Beauty and the Bull Rider (Hotel Rodeo #3)

The next seconds were a blur of motion and adrenaline as Zac wrapped his arms around the bull’s horns, twisting until the animal’s slick nose met the crook of his elbow. The bull tossed his head with a snort as Zac threw his hip into the animal’s neck. Straining and grunting, he flipped the bull over his leg and onto its side. “Now, Delaney! Quick. Get his legs!”


While Zac lay on top of the struggling animal, she leaped into action, but failed to rope the legs. Letting loose one of the horns, Zac reached out to guide the lasso over a foreleg, but the bull jerked before he could catch it. On the third try, Delaney got them both. She gave a solid yank on the rope to tighten the loop and then turned to the horse, who stood ears pricked in readiness as she dallied the rope to the saddle horn.

“Got the cutters?” Zac called out.

“I got ’em,” a gravelly voice answered.

Zac looked over his shoulder to find Bart dropping from his horse.

“What the hell took you so long?” Zac growled.

“Traffic,” Bart snapped back sarcastically, and then knelt by the bull, wire cutters in hand.

Delaney joined him with another pair. The two went straight to work squeezing and snipping, cutting the wire away by sections. Zac’s stomach knotted with apprehension as blood coated the tools and their hands. Ten minutes later, the bull was freed of the barbed wire, but, weakened by blood loss, the animal had stopped struggling. It lay panting with its black tongue lolling. The bleeding by now had slowed, but it was impossible to assess the full extent of his injury.

Delaney looked anxiously to Zac, her brows knitted. “How bad is it?” she asked. “Will we have to put him down?”

“Hard to say,” Zac replied.
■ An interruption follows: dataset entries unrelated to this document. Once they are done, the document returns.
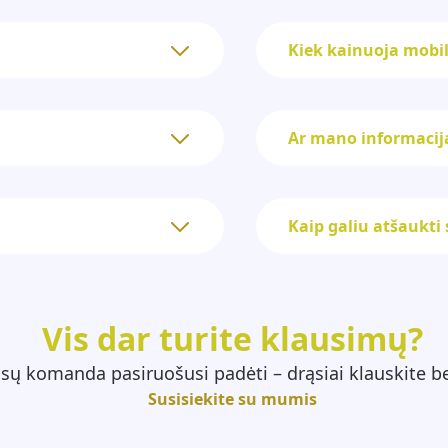
Kiek kainuoja mobil
Ar mano informacij
Kaip galiu atšaukt
Vis dar turite klausimų?
sų komanda pasiruošusi padėti – drąsiai klauskite be
Susisiekite su mumis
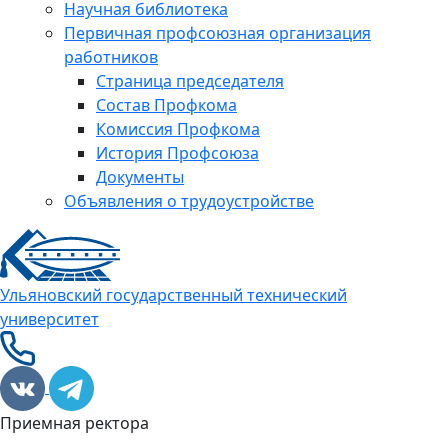
Научная библиотека
Первичная профсоюзная организация
работников
Страница председателя
Состав Профкома
Комиссия Профкома
История Профсоюза
Документы
Объявления о трудоустройстве
Ульяновский государственный технический
университет
Приемная ректора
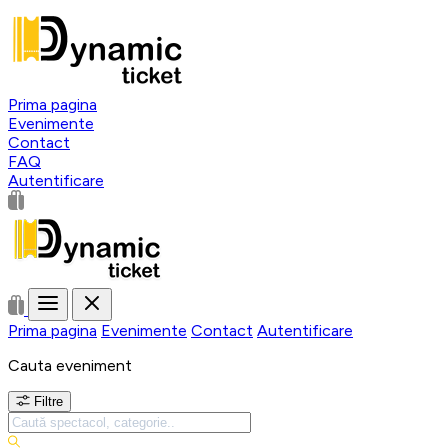
Prima pagina
Evenimente
Contact
FAQ
Autentificare
Prima pagina
Evenimente
Contact
Autentificare
Cauta eveniment
Filtre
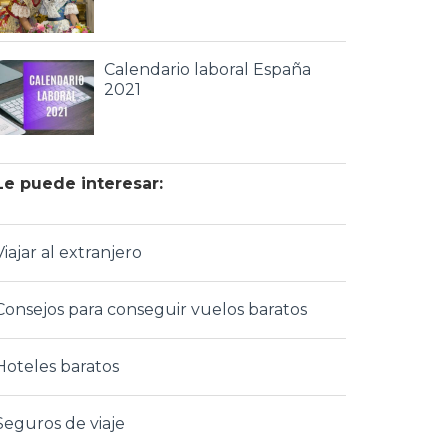
Calendario laboral España
2021
Le puede interesar:
Viajar al extranjero
Consejos para conseguir vuelos baratos
Hoteles baratos
Seguros de viaje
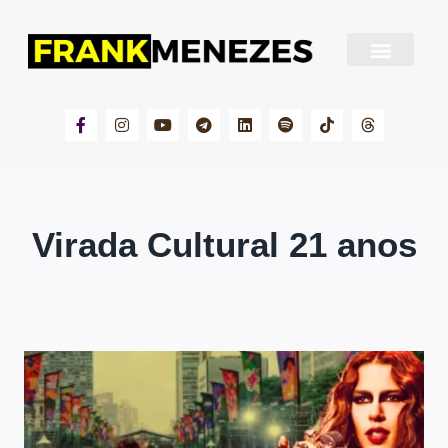
Sobre Frank Menezes
Virada Cultural 21 anos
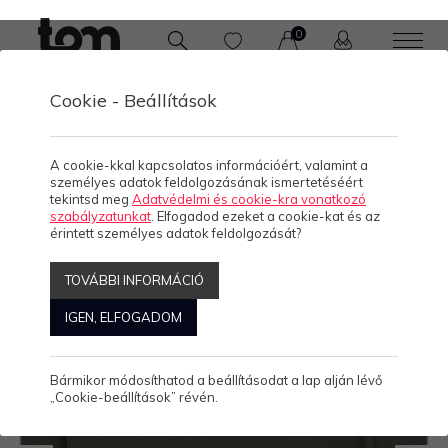
0
Cookie - Beállítások
/
/
KOLLEKCIÓK
UNISEX
PULÓVER
A cookie-kkal kapcsolatos információért, valamint a
személyes adatok feldolgozásának ismertetéséért
tekintsd meg
Adatvédelmi és cookie-kra vonatkozó
szabályzatunkat
. Elfogadod ezeket a cookie-kat és az
érintett személyes adatok feldolgozását?
TOVÁBBI INFORMÁCIÓ
IGEN, ELFOGADOM
Bármikor módosíthatod a beállításodat a lap alján lévő
„Cookie-beállítások” révén.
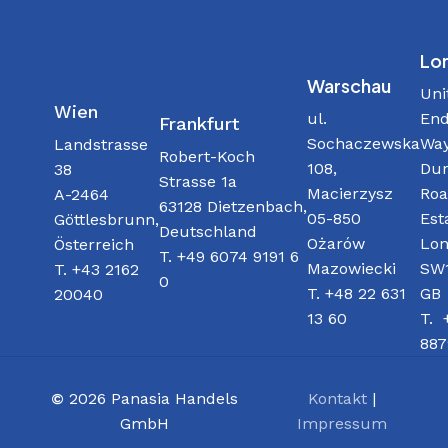
Lo
Warschau
Uni
Wien
ul.
End
Frankfurt
Sochaczewska
Way
Landstrasse
Robert-Koch
108,
Dur
38
Strasse 1a
Macierzysz
Roa
A-2464
63128 Dietzenbach,
05-850
Est
Göttlesbrunn,
Deutschland
Ożarów
Lon
Österreich
T. +49 6074 9191 6
Mazowiecki
SW1
T. +43 2162
0
T. +48 22 631
GB
20040
13 60
T. 
887
©
2026
Panasia Handels
Kontakt
|
GmbH
Impressum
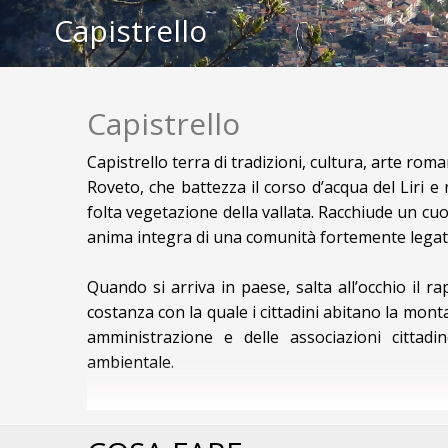
Capistrello
Capistrello
Capistrello terra di tradizioni, cultura, arte r
Roveto, che battezza il corso d’acqua del Liri e
folta vegetazione della vallata. Racchiude un cuo
anima integra di una comunità fortemente legata 
Quando si arriva in paese, salta all’occhio il r
costanza con la quale i cittadini abitano la mont
amministrazione e delle associazioni cittadi
ambientale.
L’Altopiano della Renga sovrasta e abbraccia l’a
circa 1360 metri d’altitudine, al confine con il P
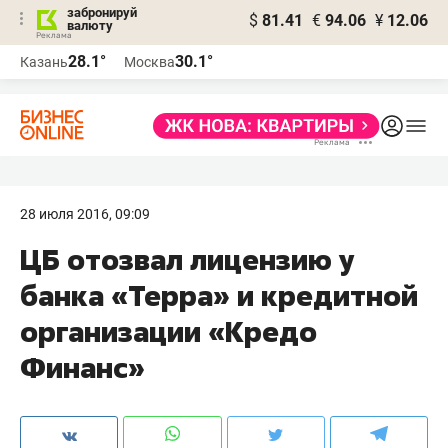
забронируй
$
81.41
€
94.06
¥
12.06
валюту
28.1°
30.1°
Казань
Москва
28 июля 2016, 09:09
ЦБ отозвал лицензию у
банка «Терра» и кредитной
организации «Кредо
Финанс»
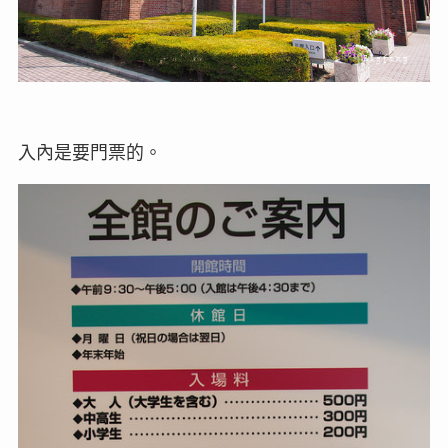
入內是要門票的。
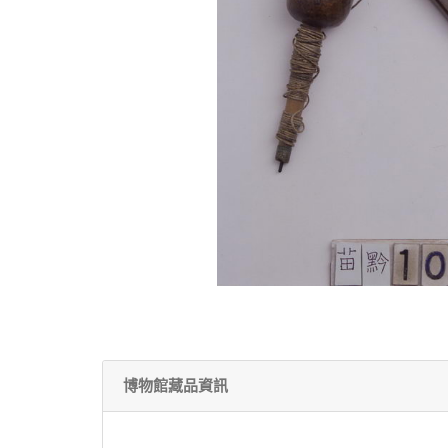
博物館藏品資訊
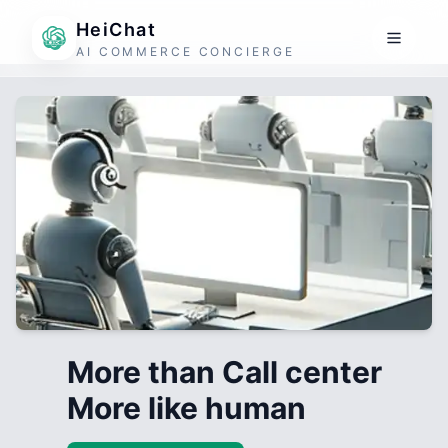
HeiChat
AI COMMERCE CONCIERGE
More than Call center
More like human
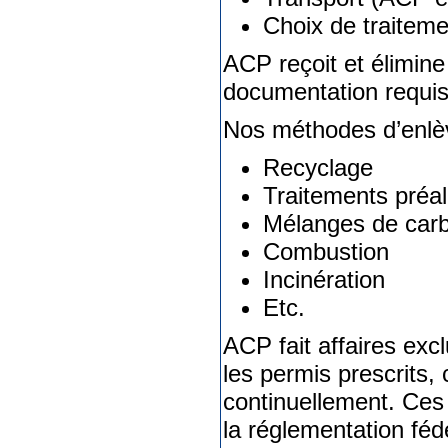
Choix de traiteme
ACP reçoit et élimine 
documentation requis
Nos méthodes d’enlè
Recyclage
Traitements préa
Mélanges de carb
Combustion
Incinération
Etc.
ACP fait affaires exc
les permis prescrits, 
continuellement. Ces 
la réglementation féd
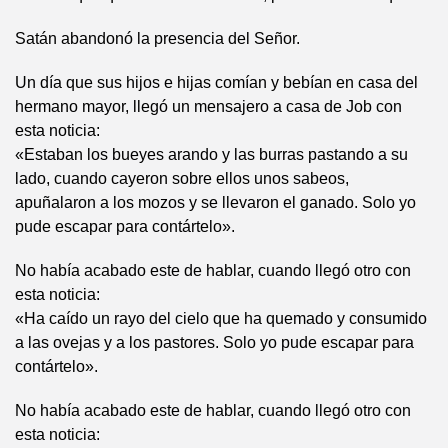
Satán abandonó la presencia del Señor.
Un día que sus hijos e hijas comían y bebían en casa del
hermano mayor, llegó un mensajero a casa de Job con
esta noticia:
«Estaban los bueyes arando y las burras pastando a su
lado, cuando cayeron sobre ellos unos sabeos,
apuñalaron a los mozos y se llevaron el ganado. Solo yo
pude escapar para contártelo».
No había acabado este de hablar, cuando llegó otro con
esta noticia:
«Ha caído un rayo del cielo que ha quemado y consumido
a las ovejas y a los pastores. Solo yo pude escapar para
contártelo».
No había acabado este de hablar, cuando llegó otro con
esta noticia:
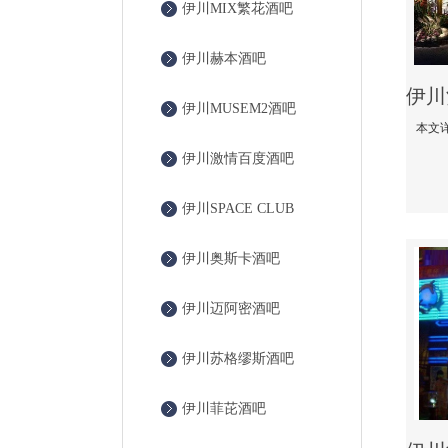
伊川MIX繁花酒吧
伊川赫本酒吧
伊川MUSEM2酒吧
伊川激情百度酒吧
伊川SPACE CLUB
伊川奥斯卡酒吧
伊川迈阿密酒吧
伊川苏格缪斯酒吧
伊川菲芘酒吧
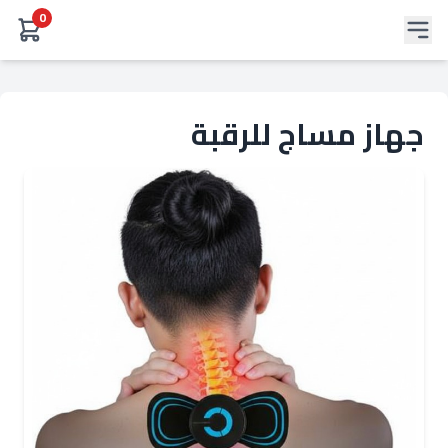
0
جهاز مساج للرقبة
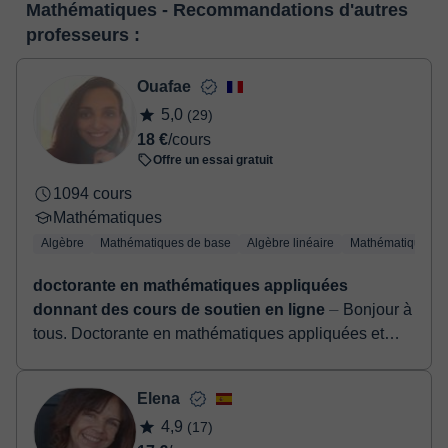
service de messagerie instantanée, le tableau blanc virtuel ou le
Mathématiques - Recommandations d'autres
paiement grâce à notre service de paiement virtuel. Vous avez
traitement de texte en ligne collaboratif.
Voir la classe virtuelle
professeurs :
deux options:
- carte de débit / crédit
- Paypal
Ouafae
Une fois le paiement réglé, nous vous enverrons un e-mail pour
5,0
(29)
confirmer la réservation.
18 €
/cours
Offre un essai gratuit
1094 cours
Mathématiques
Algèbre
Mathématiques de base
Algèbre linéaire
Mathématiques a
doctorante en mathématiques appliquées
donnant des cours de soutien en ligne
⏤ Bonjour à
tous. Doctorante en mathématiques appliquées et
ancienne élève des classes préparatoire option
MPSI/MP, ayant 5 années d’expériences en ense...
Elena
4,9
(17)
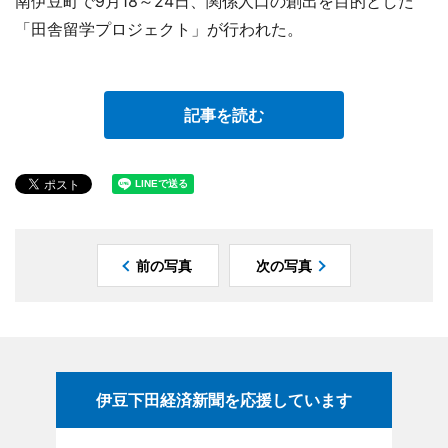
南伊豆町で9月18～24日、関係人口の創出を目的とした
「田舎留学プロジェクト」が行われた。
記事を読む
前の写真
次の写真
伊豆下田経済新聞を応援しています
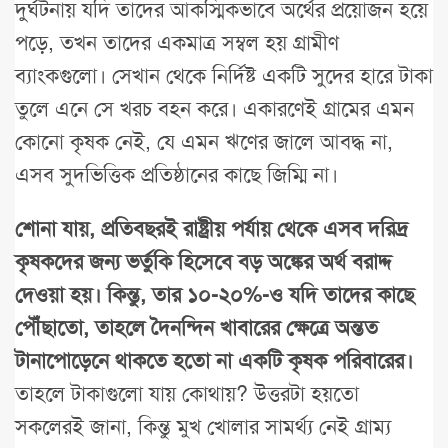
দুর্ঘটনায় যদি তাদের আকস্মিকভাবে অর্থের প্রয়োজন হয়ে
পড়ে, তখন তাদের একমাত্র সম্বল হয় গ্রামীণ
ব্যাংকগুলো। সেখান থেকে নির্দিষ্ট একটি সুদের হারে টাকা
তুলে এনে সে খরচ বহন করে। একারণেই গ্রামের এমন
কোনো কৃষক নেই, যে এমন ঋণের জালে আবদ্ধ না,
এসব সুদভিত্তিক প্রতিষ্ঠানের কাছে জিম্মি না।
শোনা যায়, প্রতিবছরই রাষ্ট্রীয় পর্যায় থেকে এসব দরিদ্র
কৃষকদের জন্য ভর্তুকি হিসেবে বড় অঙ্কের অর্থ বরাদ্দ
দেওয়া হয়। কিন্তু, তার ১০-২০%-ও যদি তাদের কাছে
পৌঁছাতো, তাহলে দৈনন্দিন খাবারের ক্ষেত্রে অন্তত
টানাপোড়েনে থাকতে হতো না একটি কৃষক পরিবারের।
তাহলে টাকাগুলো যায় কোথায়? উত্তরটা হয়তো
সকলেরই জানা, কিন্তু মুখ খোলার সামর্থ্য নেই গ্রাম্য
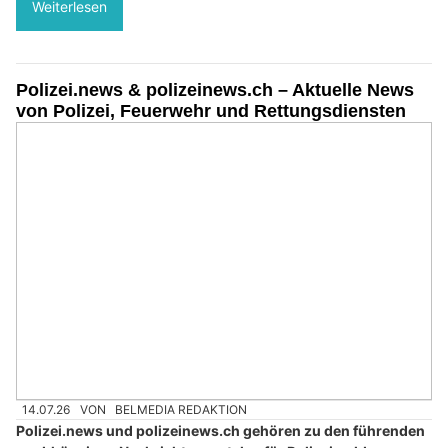
Weiterlesen
Polizei.news & polizeinews.ch – Aktuelle News
von Polizei, Feuerwehr und Rettungsdiensten
14.07.26
VON
BELMEDIA REDAKTION
Polizei.news und polizeinews.ch gehören zu den führenden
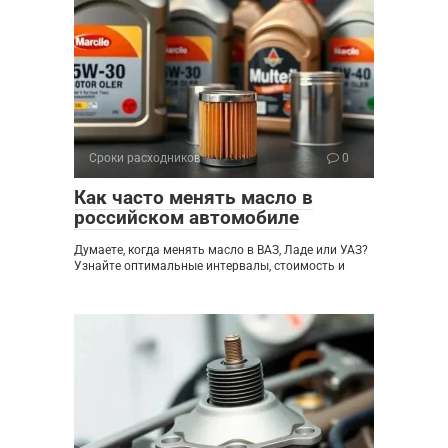
Сроки расходников
0
Как часто менять масло в
российском автомобиле
Думаете, когда менять масло в ВАЗ, Ладе или УАЗ?
Узнайте оптимальные интервалы, стоимость и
Where the hell was the vet? “He’s lost a lot of blood, but I’ve seen animals bounce back from a lot worse. Bulls are tough and resilient.”

Zac was wondering if he’d have to use the shotgun when the sound of an engine broke the silence. A pickup appeared on the horizon. It was the vet, towing a stock trailer.

Delany waited, nervously chewing her lip. She rushed to the truck as soon as the engine cut off. “Thanks for coming so quickly, Kevin,” Delaney said.

“I’m sorry it took me as long as it did,” the vet said with an apologetic look. “I was literally up to my shoulder in a cow when your call came. I got here as soon as I could.” He moved quickly to evaluate the bull. “Glad you have him immobilized. That’s always half the battle.”

“I never could have done it without Zac,” she said.

The vet nodded, acknowledging Zac with an appraising look.

“We got all the wire off, but he’s hurt pretty bad,” Delaney continued, her worry lines deepening. “Please do whatever you have to. I’ve got a lot invested in that animal, but I don’t want him to suffer.”

After examining the animal, Kevin reported a severed artery in the pastern and went to work stitching and bandaging. “The bleeding’s stopped. He’s weak but I think he’ll pull through,” he reassured Delaney a few minutes later. “Whether he’ll be well enough for future competition, only time will tell.”

“I hope so,” Delaney said. “He’s my best prospect.”

“He still needs some IV fluids,” Kevin said. “We also need to keep him quiet to be sure that artery doesn’t open up again. I’d like to take him back to the clinic so I can keep a close eye on him for a night or two if that’s all right with you.”

“Keep him however long you have to,” she said.

Delaney stepped back to allow the men to move in. In a few minutes, they had the injured animal loaded onto the trailer. “Take good care of my bull, Kevin,” Delaney said. “I’m serious when I say do whatever he needs.”

“You know I will,” Kevin replied.

Zac watched them intently as he latched the trailer door.

“I’ll come by first thing tomorrow to check on him,” she said.

“I’ll look forward to it. I’ve seen far too little of you lately,” Kevin replied with a smile that suggested far more than a strictly professional relationship.

Lately? Zac’s gut twisted. What the fuck was going on between Delaney and the vet?

“Just been real busy,” Delaney answered.

Kevin gave Zac another speculative look.

Zac answered it with a glower that hung over his brow until well after the vet climbed into his truck and drove off.



After the vet departed with her bull, Delaney turned back to Zac. His jeans were caked with mud and his shirt was torn and covered with blood. Was it his? The bull’s? Or a combination of both? Delaney’s chest tightened at the significance of what he’d done for her. Had he lost control, the eight-hundred-pound bull could easily have crushed him, yet he hadn’t hesitated to help her. “I don’t even know how to begin thanking you for what you did.”

“Just being a good neighbor.” Avoiding her eye, he squatted to retrieve the bloody wire cutters, and tossed them into her cart.

“It was much more than that,” she insisted. “I know I could have lost Romeo today if it wasn’t for you.”

“Seems to me Kevin was the hero of the day.”